╭─ GIVEN TEXT

# Survey For a Miniature Donkey Show



## Karen S (Dec 2, 2004)

Hi to All:

Lea Dill of Norlea Productions and myself are looking into putting on a Miniature Donkey show the weekend of May 14-15, 2005 in Glen Rose Texas. What we would like to know is how many of you would be interested in a show and approximately how many Miniature Donkeys would you bring if you had a place to show them.

We are in the process of lining things up and would like to hear from you. We are also looking into the possibility of adding maybe Miniature Mules to the show as well.

Please send any comments to:

Karen Shaw

Fiddlestix Miniatures & Shetlands

Burleson Texas

Email: [email protected]

Please pass this along to anyone that you know that owns Miniature Donkeys that would be interested in a show to help us make our final decisions. Thanks.

╰─

- REQUIREMENT 1:
Answer these from the donkey show survey post:
(a) On what weekend would the proposed show be held?
(b) What animals besides Miniature Donkeys might be added to the show?
(c) In what town is Fiddlestix Miniatures & Shetlands located?
- REQUIREMENT 2:
Write out the donkey show survey post between "Please pass this" and "final decisions. Thanks.", inclusive.
- REQUIREMENT 3:
Resume the donkey show survey post where it stops.

╭─ DATA UNDER STUDY

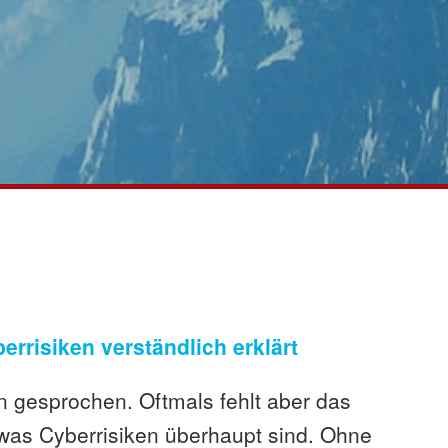
errisiken verständlich erklärt
en gesprochen. Oftmals fehlt aber das
 was Cyberrisiken überhaupt sind. Ohne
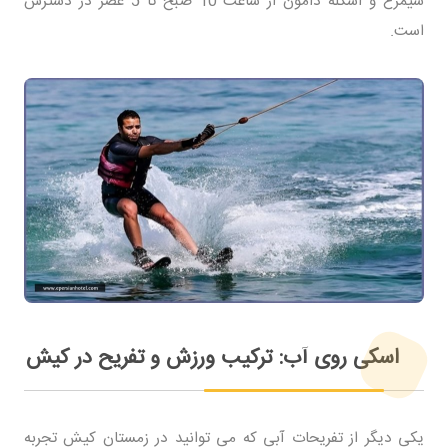
سیمرغ و اسکله دامون از ساعت 10 صبح تا 5 عصر در دسترس
است.
اسکی روی آب: ترکیب ورزش و تفریح در کیش
یکی دیگر از تفریحات آبی که می توانید در زمستان کیش تجربه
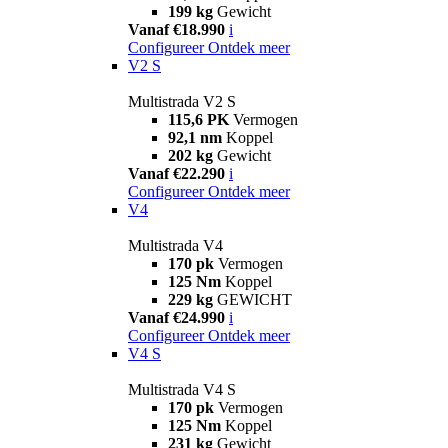
199 kg
Gewicht
Vanaf €18.990
i
Configureer
Ontdek meer
V2 S
Multistrada V2 S
115,6 PK
Vermogen
92,1 nm
Koppel
202 kg
Gewicht
Vanaf €22.290
i
Configureer
Ontdek meer
V4
Multistrada V4
170 pk
Vermogen
125 Nm
Koppel
229 kg
GEWICHT
Vanaf €24.990
i
Configureer
Ontdek meer
V4 S
Multistrada V4 S
170 pk
Vermogen
125 Nm
Koppel
231 kg
Gewicht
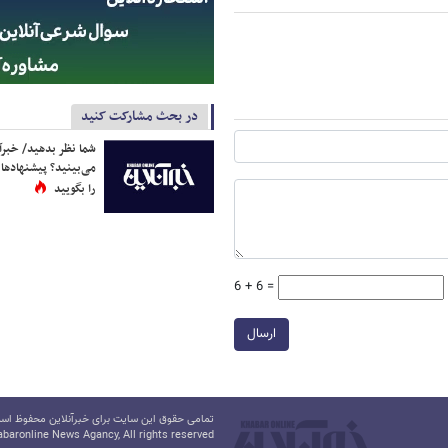
در بحث مشارکت کنید
شما نظر بدهید/ خبرآن
می‌بینید؟ پیشنهادها 
را بگویید
6 + 6 =
ارسال
تمامی حقوق این سایت برای خبرآنلاین محفوظ است.
baronline News Agancy, All rights reserved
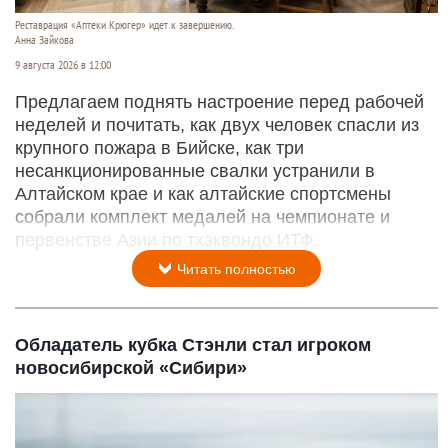
Реставрация «Аптеки Крюгер» идет к завершению.
Анна Зайкова
9 августа 2026 в 12:00
Предлагаем поднять настроение перед рабочей
неделей и почитать, как двух человек спасли из
крупного пожара в Бийске, как три
несанкционированные свалки устранили в
Алтайском крае и как алтайские спортсмены
собрали комплект медалей на чемпионате и
первенстве Азии по тхэквондо ИТФ.
Читать полностью
Обладатель кубка Стэнли стал игроком
новосибирской «Сибири»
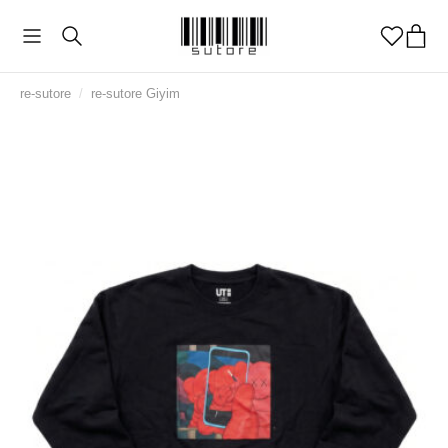
re-sutore
/
re-sutore Giyim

╰─

- YOUR RESPONSE 1:
(a) May 14-15, 2005
(b) Miniature Mules
(c) Burleson, Texas

- YOUR RESPONSE 2:
Please pass this along to anyone that you know that owns Miniature Donkeys that would be interested in a show to help us make our final decisions. Thanks.

- YOUR RESPONSE 3:
Karen Shaw

10500 County Rd. 606

Burleson Texas 76028


----------



## dbarjminis (Dec 4, 2004)

I'll come! If you move it closer to Wisconsin!! It makes me so mad, we have the Wisconsin Donkey and Mule Assoc., but only have one show here a year. Ugh.


----------



## MeadowRidge Farm (Dec 4, 2004)

I'll show up too...if you move closer to Wisconsin!


----------



## iownadonkeyfarm (Dec 5, 2004)

I would be interested. You might also want to post this info on http://www.gotdonkeys.com or even the yahoo donkey group. There are several people that are members in that group who show.

http://groups.yahoo.com/group/DONKEY-MULE-PHOTOS/


----------



## minimule (Dec 5, 2004)

I'd love to go! It isn't THAT far from us but I will be getting my "kids" ready for Bishop, CA during that time frame. Can't wait until we move to TX so I can go to all the donkey shows. We have 2 here and will be loosing one.


----------



## Karen S (Dec 6, 2004)

Thanks to all that responded. I have received several private emails and the comments were in favor. As soon as we get the rest of the details worked out I will post it here. Again, Thank you.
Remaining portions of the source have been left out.